** 設問 **
A. 抜粋の「私がこの道を選んだのは、臨床」から「果たす存在になると思います。」までを、「人工心肺」を「心肺補助装置」に入れ替えて書き直せ。
B. 抜粋に書かれている事実について、次の問いに答えよ。
(i) 筆者が大学病院で働いた年数は何年か。
(ii) 人工心肺の操作のうち、飛行機の着陸にあたるのはどの場面か。
(iii) 医師の働き方改革が進む中で、タスクマネジメントを担うと言われている職種は何か。
C. 抜粋によると、人工心肺が自動化の難しい分野と言われるのはなぜか。一文から三文で説明せよ。
#### 抜粋
生命維持のための最先端機器を操作する、責任とやりがいがここにある。
医療工学がますます進化する、日本の医療。
生命維持のための最先端機器を操作する、
責任とやりがいがここにある。
私がこの道を選んだのは、臨床工学技士として、生命維持に関するさまざまな機器を操作、管理するだけでなく、治療に携われる重要な役割を担っているからです。実際、大学病院で18年間働き、チームの一員として人工心肺を担当。心臓手術の現場で、命と向き合ってきました。人工心肺は、しばしば飛行機の離着陸に例えられます。導入時に、血液量をあげ、装置に血液を大量に受け取るのが、いうならば離陸。そして、そこから心臓が止められ、一定の速度で回し続けるのですが、それが、飛行機でいうなら上空のオート操縦にあたります。そして最後、手術が終わり患者さんの体に血液を戻す際が着陸。この導入時と離脱時の操作に、非常に繊細な技術が求められます。失敗は許されません。だからこそ、自動化が難しいとも言われている分野でもあります。ただ、自動化が無理でも、より安全な操作にするために、人工心肺をアシストできる仕組み作りができないか・・・それが今の私の研究テーマです。医療従事者を、工学研究でサポートしたいと思います。
超高齢社会による医師不足が深刻化し、医師の働き方改革が進む中、医師に変わってタスクマネジメントをするのは看護師と薬剤師、そして臨床工学技士だと言われています。たとえば、透析の治療の携わるなら、毎日外来の患者さんと接する機会もあるでしょう。医療機器の専門家としてだけでなく、臨床“治療”技士として看護的な役割を果たす仕事も、あります。これからますます、医療工学が急速に進む日本の医療。その中で、臨床工学技士は、今まで以上に、医療に欠かせない重要な役割を果たす存在になると思います。
########
#### データ一覧
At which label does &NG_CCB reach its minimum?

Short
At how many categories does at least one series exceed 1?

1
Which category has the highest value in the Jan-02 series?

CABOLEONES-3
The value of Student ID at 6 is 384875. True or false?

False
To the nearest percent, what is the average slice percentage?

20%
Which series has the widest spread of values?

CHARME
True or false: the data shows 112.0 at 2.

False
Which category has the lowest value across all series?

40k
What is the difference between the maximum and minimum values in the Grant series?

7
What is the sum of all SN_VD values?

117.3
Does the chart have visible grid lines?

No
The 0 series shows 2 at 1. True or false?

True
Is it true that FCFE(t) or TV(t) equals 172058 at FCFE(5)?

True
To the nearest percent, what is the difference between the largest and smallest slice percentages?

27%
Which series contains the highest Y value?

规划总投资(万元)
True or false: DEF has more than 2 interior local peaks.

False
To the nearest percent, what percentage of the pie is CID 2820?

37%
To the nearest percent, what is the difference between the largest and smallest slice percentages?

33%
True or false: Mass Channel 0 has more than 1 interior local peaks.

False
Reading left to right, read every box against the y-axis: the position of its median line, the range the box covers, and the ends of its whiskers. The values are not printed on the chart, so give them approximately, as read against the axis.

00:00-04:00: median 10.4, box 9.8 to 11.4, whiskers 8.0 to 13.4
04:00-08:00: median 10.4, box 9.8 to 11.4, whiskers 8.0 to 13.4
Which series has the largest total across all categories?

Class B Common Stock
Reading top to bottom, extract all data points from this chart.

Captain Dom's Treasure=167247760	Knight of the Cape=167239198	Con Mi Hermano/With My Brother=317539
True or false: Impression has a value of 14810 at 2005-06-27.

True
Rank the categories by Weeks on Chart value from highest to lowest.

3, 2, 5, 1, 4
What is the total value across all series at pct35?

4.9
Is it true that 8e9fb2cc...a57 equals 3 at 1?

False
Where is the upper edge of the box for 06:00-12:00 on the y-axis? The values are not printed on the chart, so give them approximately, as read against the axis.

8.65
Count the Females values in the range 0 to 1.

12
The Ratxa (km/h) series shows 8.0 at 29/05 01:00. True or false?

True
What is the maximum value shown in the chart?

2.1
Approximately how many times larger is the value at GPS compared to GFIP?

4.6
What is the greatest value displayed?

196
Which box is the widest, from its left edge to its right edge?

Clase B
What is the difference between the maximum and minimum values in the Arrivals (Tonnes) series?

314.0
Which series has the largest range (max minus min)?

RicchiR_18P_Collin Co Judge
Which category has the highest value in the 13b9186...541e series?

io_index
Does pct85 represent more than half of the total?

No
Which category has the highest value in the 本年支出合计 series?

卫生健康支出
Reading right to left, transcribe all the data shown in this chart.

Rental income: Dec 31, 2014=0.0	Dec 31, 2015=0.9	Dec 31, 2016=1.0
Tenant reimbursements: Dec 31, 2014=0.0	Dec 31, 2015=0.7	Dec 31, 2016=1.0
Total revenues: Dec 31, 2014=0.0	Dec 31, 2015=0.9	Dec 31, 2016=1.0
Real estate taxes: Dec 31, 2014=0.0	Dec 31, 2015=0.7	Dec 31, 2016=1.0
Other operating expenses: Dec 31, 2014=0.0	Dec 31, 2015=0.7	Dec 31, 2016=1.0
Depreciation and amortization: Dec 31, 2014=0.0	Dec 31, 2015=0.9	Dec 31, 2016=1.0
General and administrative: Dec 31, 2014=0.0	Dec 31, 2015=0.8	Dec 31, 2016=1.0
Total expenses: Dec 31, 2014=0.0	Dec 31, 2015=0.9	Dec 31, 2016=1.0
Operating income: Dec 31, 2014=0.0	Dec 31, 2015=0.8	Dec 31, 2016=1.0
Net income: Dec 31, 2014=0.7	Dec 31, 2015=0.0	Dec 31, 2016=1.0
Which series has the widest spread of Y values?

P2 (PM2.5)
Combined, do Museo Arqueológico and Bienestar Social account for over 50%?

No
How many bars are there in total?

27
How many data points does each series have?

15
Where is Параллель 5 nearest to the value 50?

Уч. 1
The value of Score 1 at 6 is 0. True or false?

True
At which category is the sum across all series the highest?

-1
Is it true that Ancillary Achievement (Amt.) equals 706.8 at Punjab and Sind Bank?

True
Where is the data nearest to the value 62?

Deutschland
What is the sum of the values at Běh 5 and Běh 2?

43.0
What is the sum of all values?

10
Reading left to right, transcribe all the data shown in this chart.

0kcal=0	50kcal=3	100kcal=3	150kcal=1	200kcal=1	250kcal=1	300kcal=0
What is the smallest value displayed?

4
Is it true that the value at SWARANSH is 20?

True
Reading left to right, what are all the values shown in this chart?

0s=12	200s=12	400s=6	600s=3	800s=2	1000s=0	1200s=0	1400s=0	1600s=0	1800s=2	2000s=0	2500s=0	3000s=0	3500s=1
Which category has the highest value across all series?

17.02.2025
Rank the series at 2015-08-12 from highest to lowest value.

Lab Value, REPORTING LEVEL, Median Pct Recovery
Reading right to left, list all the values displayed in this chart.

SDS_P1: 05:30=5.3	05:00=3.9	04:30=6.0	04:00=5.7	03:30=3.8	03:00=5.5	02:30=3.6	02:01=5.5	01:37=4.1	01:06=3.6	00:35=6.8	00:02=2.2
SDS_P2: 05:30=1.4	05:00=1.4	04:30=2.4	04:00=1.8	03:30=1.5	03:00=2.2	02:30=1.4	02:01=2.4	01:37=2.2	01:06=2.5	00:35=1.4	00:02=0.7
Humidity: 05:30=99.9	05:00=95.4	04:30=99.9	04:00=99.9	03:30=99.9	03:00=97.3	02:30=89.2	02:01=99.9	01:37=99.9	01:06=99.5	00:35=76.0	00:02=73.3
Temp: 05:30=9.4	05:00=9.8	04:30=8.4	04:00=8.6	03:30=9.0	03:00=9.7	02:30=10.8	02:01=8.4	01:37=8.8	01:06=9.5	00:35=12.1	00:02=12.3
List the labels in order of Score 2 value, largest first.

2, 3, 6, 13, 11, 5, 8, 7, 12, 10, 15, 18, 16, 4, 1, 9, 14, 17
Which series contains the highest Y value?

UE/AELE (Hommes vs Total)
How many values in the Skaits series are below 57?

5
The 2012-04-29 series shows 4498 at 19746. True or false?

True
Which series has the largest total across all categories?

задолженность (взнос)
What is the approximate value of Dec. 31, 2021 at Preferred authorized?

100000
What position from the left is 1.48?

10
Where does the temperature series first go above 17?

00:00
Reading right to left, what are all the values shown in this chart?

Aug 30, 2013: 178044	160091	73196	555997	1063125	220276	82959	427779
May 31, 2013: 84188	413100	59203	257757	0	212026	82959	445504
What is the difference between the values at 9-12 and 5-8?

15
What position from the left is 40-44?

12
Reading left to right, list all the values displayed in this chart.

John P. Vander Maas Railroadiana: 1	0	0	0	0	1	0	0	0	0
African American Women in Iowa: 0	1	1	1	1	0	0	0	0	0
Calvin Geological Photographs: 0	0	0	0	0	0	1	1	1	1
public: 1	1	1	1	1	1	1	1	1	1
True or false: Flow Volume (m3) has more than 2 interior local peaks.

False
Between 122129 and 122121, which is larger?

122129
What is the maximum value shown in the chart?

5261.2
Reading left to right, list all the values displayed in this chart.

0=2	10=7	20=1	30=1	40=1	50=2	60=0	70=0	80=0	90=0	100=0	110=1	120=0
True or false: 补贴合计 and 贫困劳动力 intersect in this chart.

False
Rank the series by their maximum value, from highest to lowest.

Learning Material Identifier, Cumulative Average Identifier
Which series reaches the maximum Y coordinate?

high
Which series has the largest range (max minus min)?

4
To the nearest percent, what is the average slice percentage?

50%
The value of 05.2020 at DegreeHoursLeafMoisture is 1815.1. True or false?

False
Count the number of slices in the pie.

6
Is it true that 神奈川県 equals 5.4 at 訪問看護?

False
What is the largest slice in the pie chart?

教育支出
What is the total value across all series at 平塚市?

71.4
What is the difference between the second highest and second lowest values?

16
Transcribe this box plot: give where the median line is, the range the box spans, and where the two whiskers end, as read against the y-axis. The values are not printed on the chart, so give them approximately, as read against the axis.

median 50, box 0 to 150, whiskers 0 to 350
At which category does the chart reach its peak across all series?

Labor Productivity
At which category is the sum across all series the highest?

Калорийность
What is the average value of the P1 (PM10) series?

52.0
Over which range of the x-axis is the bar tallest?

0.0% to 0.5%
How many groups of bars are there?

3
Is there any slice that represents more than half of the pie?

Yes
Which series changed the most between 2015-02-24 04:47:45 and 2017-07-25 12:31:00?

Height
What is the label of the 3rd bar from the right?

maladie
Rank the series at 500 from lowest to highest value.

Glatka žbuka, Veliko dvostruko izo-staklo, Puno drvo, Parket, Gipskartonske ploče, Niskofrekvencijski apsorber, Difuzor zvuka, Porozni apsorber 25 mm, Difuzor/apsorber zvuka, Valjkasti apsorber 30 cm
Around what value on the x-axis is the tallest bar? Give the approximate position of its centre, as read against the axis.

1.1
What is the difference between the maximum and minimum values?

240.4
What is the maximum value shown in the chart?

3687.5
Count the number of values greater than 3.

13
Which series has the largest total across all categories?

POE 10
########
** 解答 **
A.
私がこの道を選んだのは、臨床工学技士として、生命維持に関するさまざまな機器を操作、管理するだけでなく、治療に携われる重要な役割を担っているからです。実際、大学病院で18年間働き、チームの一員として心肺補助装置を担当。心臓手術の現場で、命と向き合ってきました。心肺補助装置は、しばしば飛行機の離着陸に例えられます。導入時に、血液量をあげ、装置に血液を大量に受け取るのが、いうならば離陸。そして、そこから心臓が止められ、一定の速度で回し続けるのですが、それが、飛行機でいうなら上空のオート操縦にあたります。そして最後、手術が終わり患者さんの体に血液を戻す際が着陸。この導入時と離脱時の操作に、非常に繊細な技術が求められます。失敗は許されません。だからこそ、自動化が難しいとも言われている分野でもあります。ただ、自動化が無理でも、より安全な操作にするために、心肺補助装置をアシストできる仕組み作りができないか・・・それが今の私の研究テーマです。医療従事者を、工学研究でサポートしたいと思います。
超高齢社会による医師不足が深刻化し、医師の働き方改革が進む中、医師に変わってタスクマネジメントをするのは看護師と薬剤師、そして臨床工学技士だと言われています。たとえば、透析の治療の携わるなら、毎日外来の患者さんと接する機会もあるでしょう。医療機器の専門家としてだけでなく、臨床“治療”技士として看護的な役割を果たす仕事も、あります。これからますます、医療工学が急速に進む日本の医療。その中で、臨床工学技士は、今まで以上に、医療に欠かせない重要な役割を果たす存在になると思います。

B.
(i) 18年間
(ii) 手術が終わり、患者さんの体に血液を戻す際
(iii) 看護師、薬剤師、臨床工学技士

C. 人工心肺では、導入時と離脱時の操作に非常に繊細な技術が求められ、失敗が許されないからである。